Write out the passage below on hydrogen production from biogas between "Hydrogen can be produced in" and "demand scale [28].", inclusive, keeping every word and mark unchanged.

TEXT SHOWN:
════════════════════
Hydrogen can be produced in many other different processes, with the main goal being to minimise the emissions of carbon dioxide. The current commercial production of hydrogen is through methane steam reforming (SRM), so-called grey hydrogen. When grey hydrogen is coupled with carbon capture and storage (CCS), usually in underground caverns and rock formations, it results in so-called blue hydrogen. Lastly, green hydrogen can be produced without any carbon dioxide released when using renewable energy during the electrolysis of water. While blue hydrogen has been seen to be a bridging technology between grey and green hydrogen, the scale-up of the CCS technology has not matched the hydrogen demand scale [28].
This article focuses on the production of ‘turquoise’ hydrogen and carbons from biogas through the thermocatalytic decomposition (TCD) of methane. Turquoise hydrogen is produced through the decomposition of methane, resulting in the formation of hydrogen and solid carbon by-products. This is a well-established and known reaction because it is also used in the production of high-value carbon black grades. While there have been studies completed on the economics of hydrogen production from methane via the TCD process, most of the studies focused on obtaining methane from a fossil resource. Importantly, insights into the viability of the use of biogas as a renewable methane source for the TCD process have been investigated. This article looks at the full value chain starting at the feed source as well as identifying any variations in other variables to provide critical information for the potential sustainable production of hydrogen, especially for South Africa and other developing countries. It is for this reason that the need for techno-economic studies of these value-added biogas products is required.

2. Materials and Methods

2.1. Feedstock Composition

Biogas feedstock assumed in this study comprised a mixed canteen waste feed (zero value). This was based on the report by Oelofse et al. [29] regarding food waste in South Africa. In this case, the total food waste comprised cereals (50%), roots and tubers (5%), oilseed and pulses (2%), fruits and vegetables (19%), meat (9%), fish and seafood (1%), and milk (14%) and is approximately 10 million tonnes per year. Based on this figure, food waste is thus readily available in South Africa, and roughly 70%, composed of cereals, fruits, and vegetable waste, is ideal for biogas digesters. Therefore, 7 million tonnes of waste food per year was assumed as an input to the biogas units. Although animal manure offers another feedstock source for biogas digesters, it does not carry the same amount of methane potential as certain food wastes [8]. Based on the scale of the plants identified in the various scenarios reported herein, it would require large numbers of animals; thus, animal manure as a feedstock was not considered in this study.
════════════════════
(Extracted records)
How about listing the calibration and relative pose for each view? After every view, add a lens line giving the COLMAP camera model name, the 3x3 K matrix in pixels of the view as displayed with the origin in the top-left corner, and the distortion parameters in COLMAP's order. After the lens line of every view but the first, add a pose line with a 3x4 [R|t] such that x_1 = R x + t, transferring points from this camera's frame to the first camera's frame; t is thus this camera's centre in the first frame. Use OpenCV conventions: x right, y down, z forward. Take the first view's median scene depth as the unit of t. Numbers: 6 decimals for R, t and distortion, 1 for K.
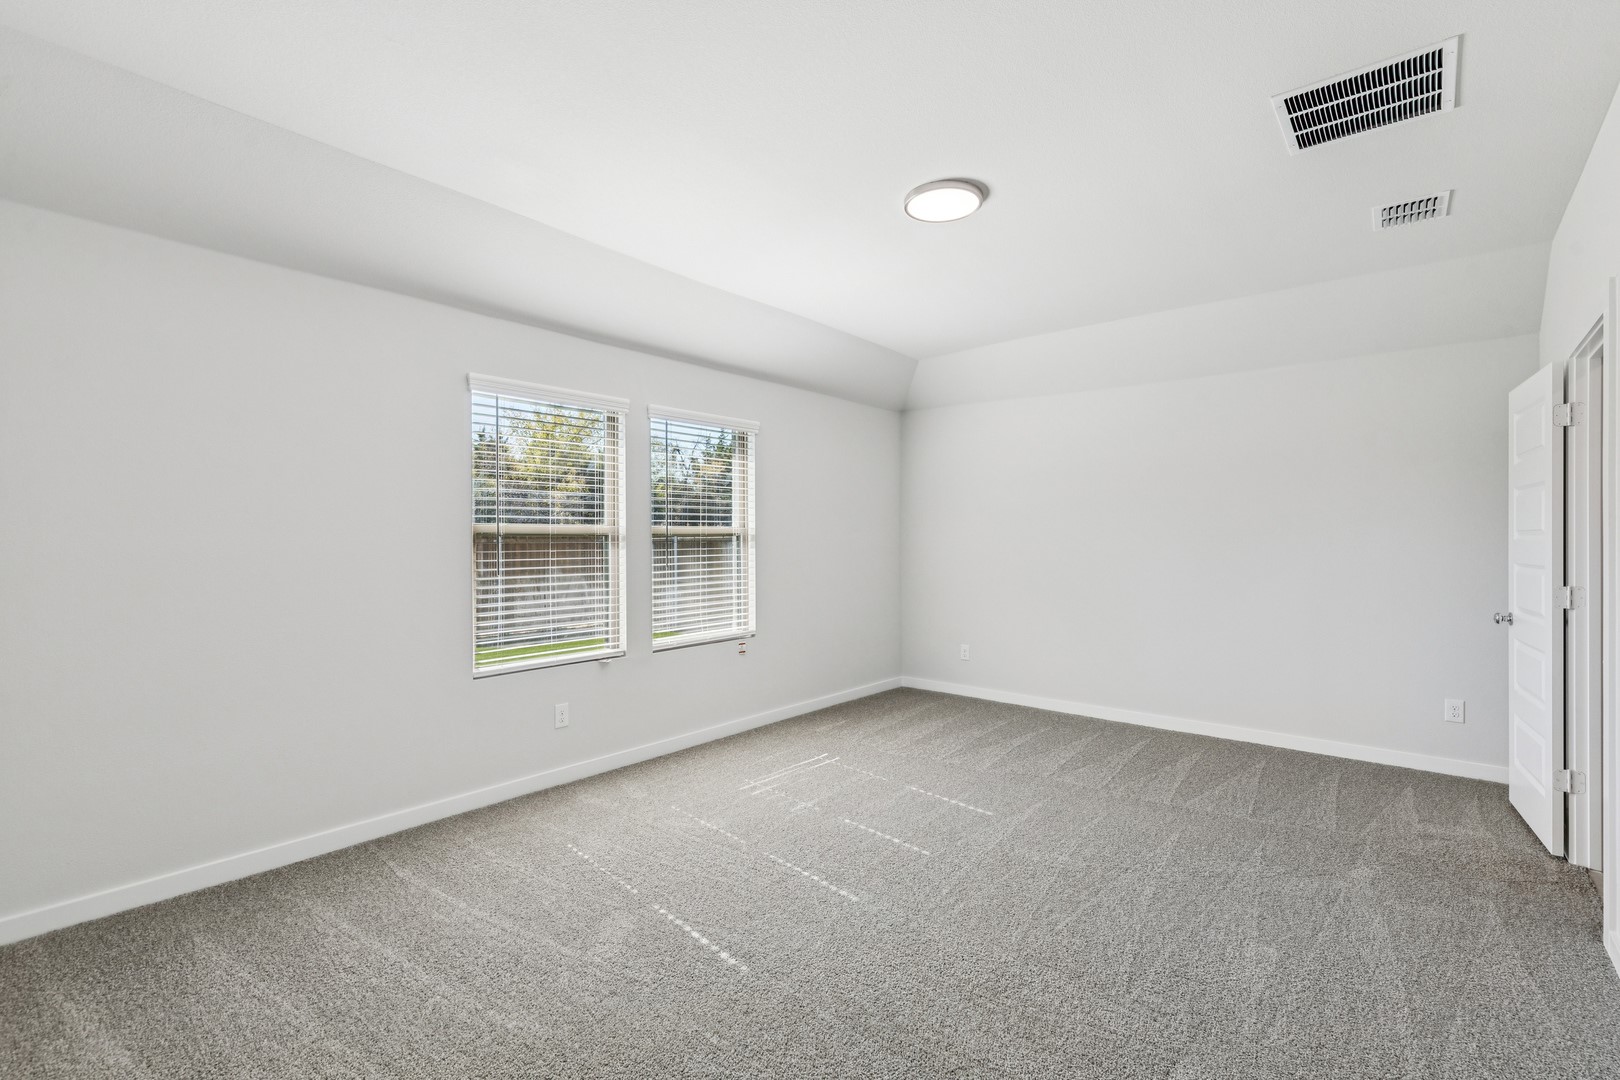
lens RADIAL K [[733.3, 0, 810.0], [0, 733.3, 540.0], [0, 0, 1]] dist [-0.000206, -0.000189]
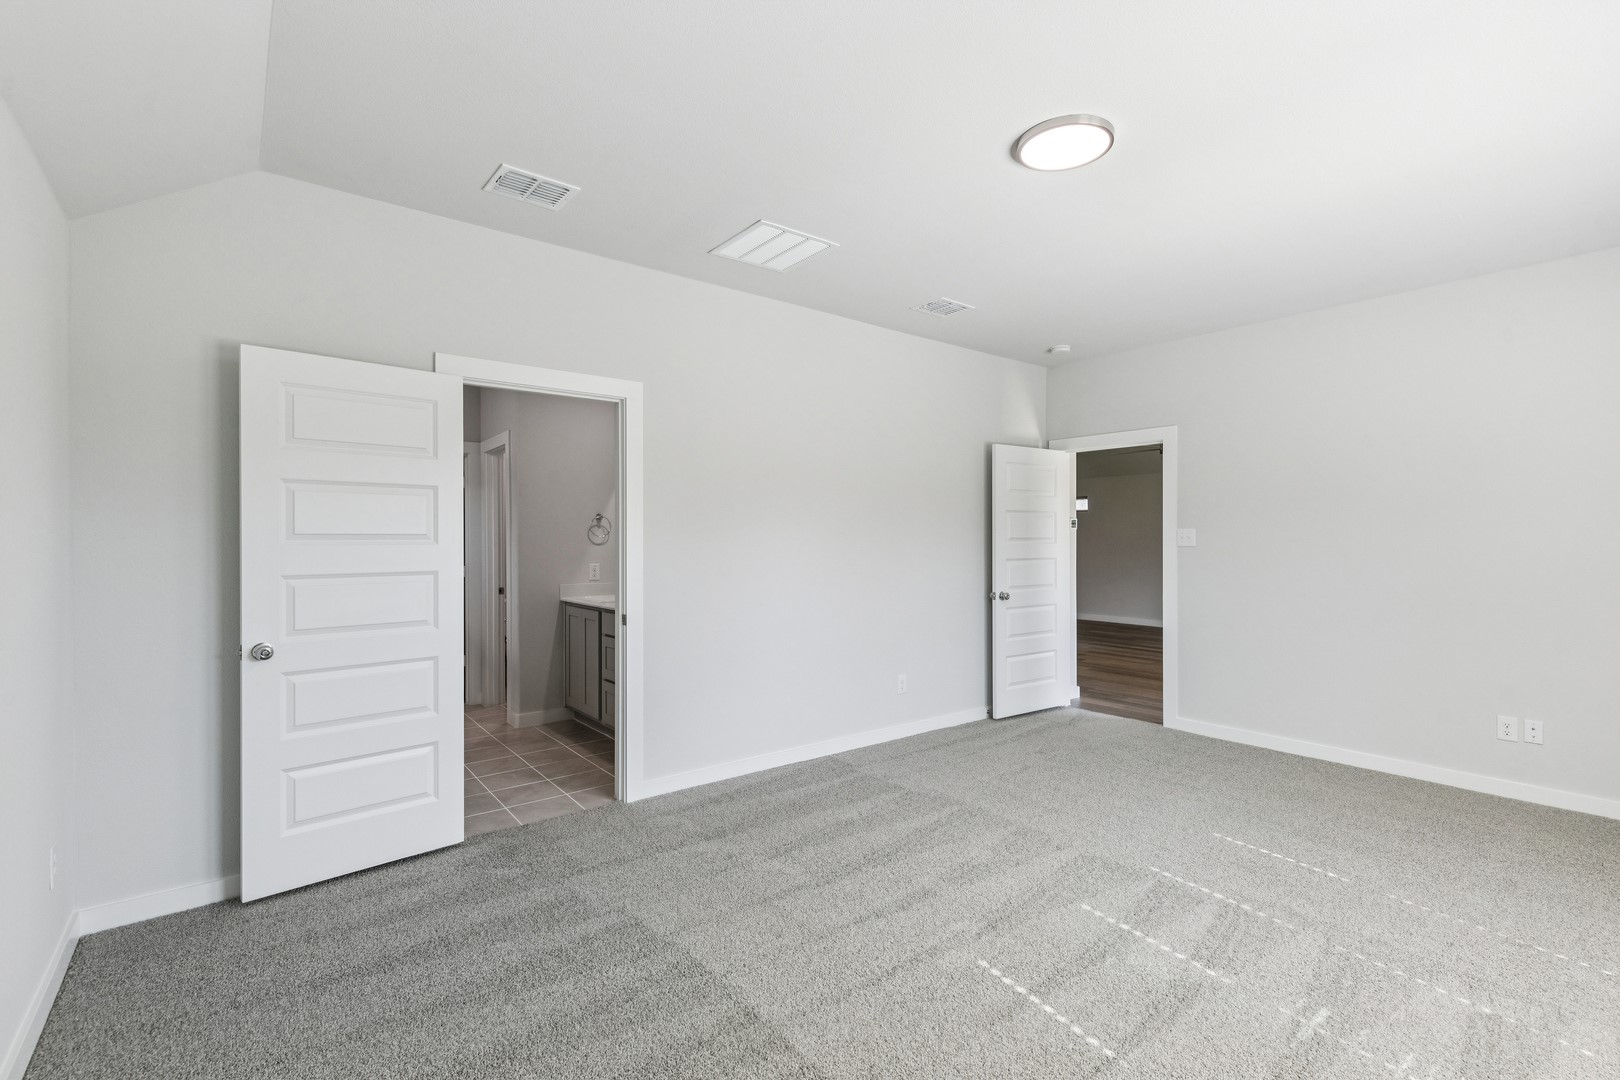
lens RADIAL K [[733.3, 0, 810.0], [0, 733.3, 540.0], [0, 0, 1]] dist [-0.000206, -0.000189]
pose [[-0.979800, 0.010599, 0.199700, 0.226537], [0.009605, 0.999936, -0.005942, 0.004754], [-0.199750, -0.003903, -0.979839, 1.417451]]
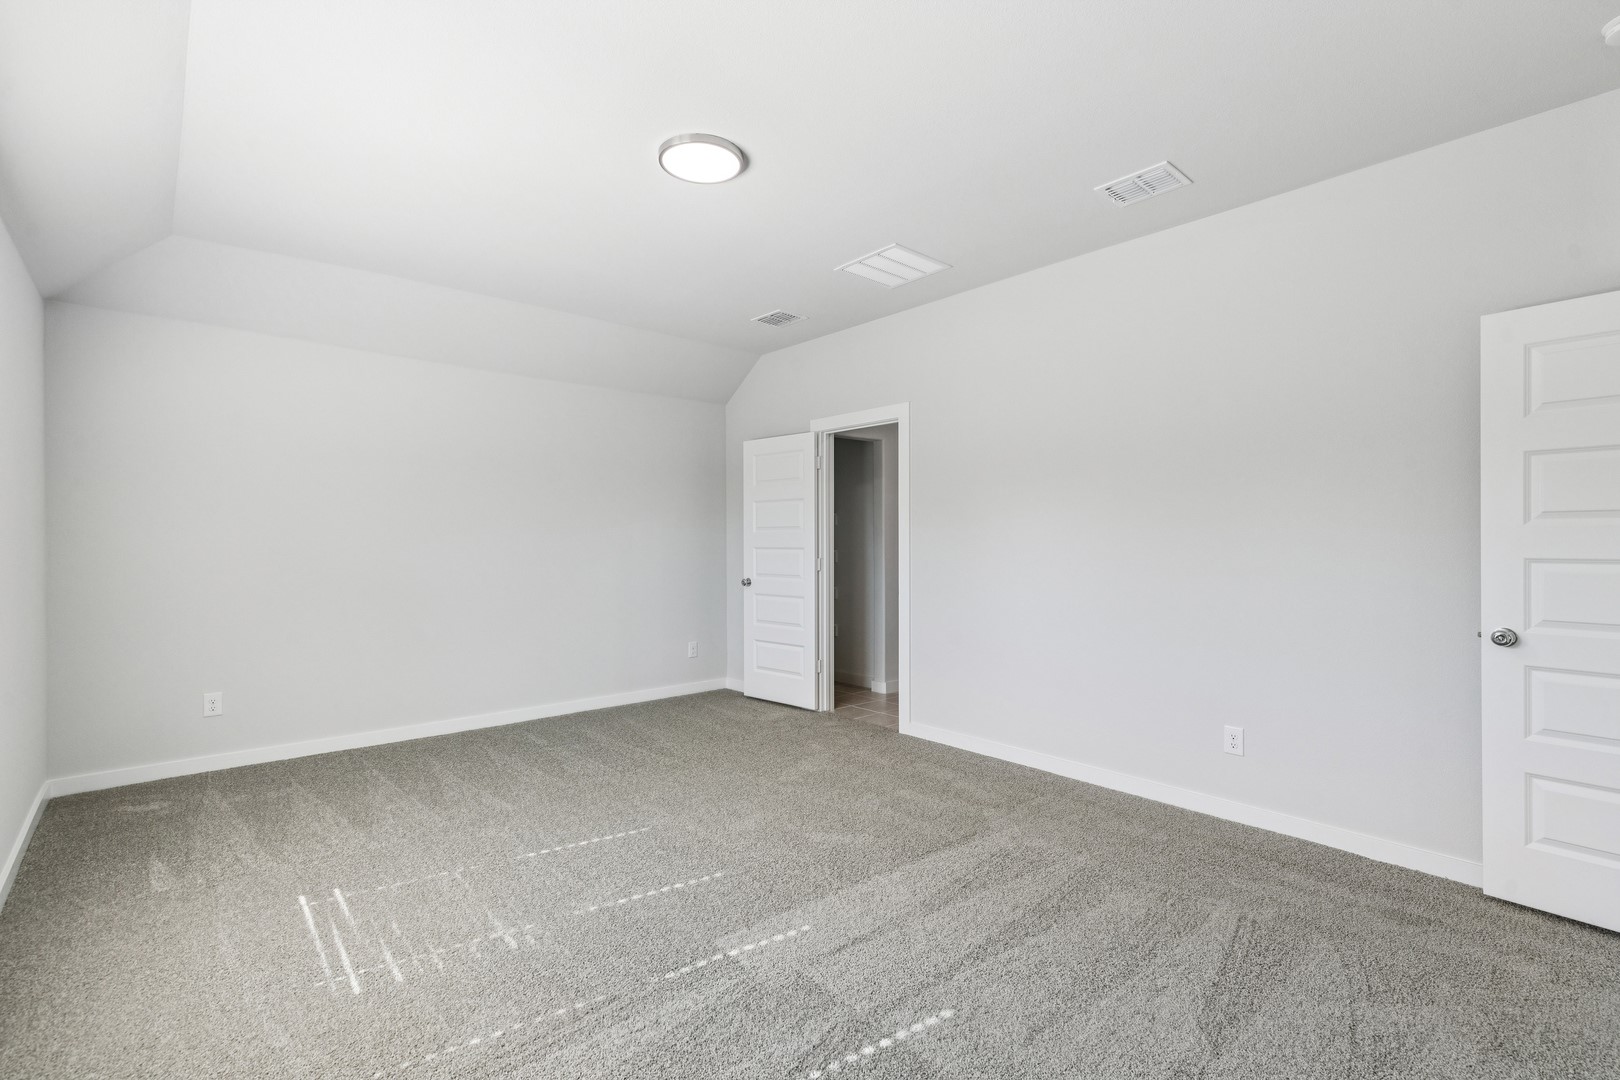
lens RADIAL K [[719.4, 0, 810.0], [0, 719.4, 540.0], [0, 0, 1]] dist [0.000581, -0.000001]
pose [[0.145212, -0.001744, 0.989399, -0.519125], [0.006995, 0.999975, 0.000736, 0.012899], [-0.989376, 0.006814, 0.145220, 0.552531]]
════════════════════
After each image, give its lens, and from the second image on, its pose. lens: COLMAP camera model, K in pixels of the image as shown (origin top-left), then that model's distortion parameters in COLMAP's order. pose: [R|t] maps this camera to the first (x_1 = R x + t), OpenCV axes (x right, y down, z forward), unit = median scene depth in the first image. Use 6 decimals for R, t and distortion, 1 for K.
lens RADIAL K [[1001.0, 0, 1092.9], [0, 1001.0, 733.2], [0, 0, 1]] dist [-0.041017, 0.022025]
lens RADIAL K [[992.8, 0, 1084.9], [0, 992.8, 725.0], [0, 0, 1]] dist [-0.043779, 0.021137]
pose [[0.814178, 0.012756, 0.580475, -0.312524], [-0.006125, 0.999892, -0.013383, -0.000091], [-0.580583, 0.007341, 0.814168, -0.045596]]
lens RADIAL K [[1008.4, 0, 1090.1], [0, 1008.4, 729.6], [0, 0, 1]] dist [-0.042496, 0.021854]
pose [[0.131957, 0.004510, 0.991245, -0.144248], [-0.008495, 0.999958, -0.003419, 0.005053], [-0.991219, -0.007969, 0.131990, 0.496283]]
════════════════════
OUTPUT OF THE TASK:
Hydrogen can be produced in many other different processes, with the main goal being to minimise the emissions of carbon dioxide. The current commercial production of hydrogen is through methane steam reforming (SRM), so-called grey hydrogen. When grey hydrogen is coupled with carbon capture and storage (CCS), usually in underground caverns and rock formations, it results in so-called blue hydrogen. Lastly, green hydrogen can be produced without any carbon dioxide released when using renewable energy during the electrolysis of water. While blue hydrogen has been seen to be a bridging technology between grey and green hydrogen, the scale-up of the CCS technology has not matched the hydrogen demand scale [28].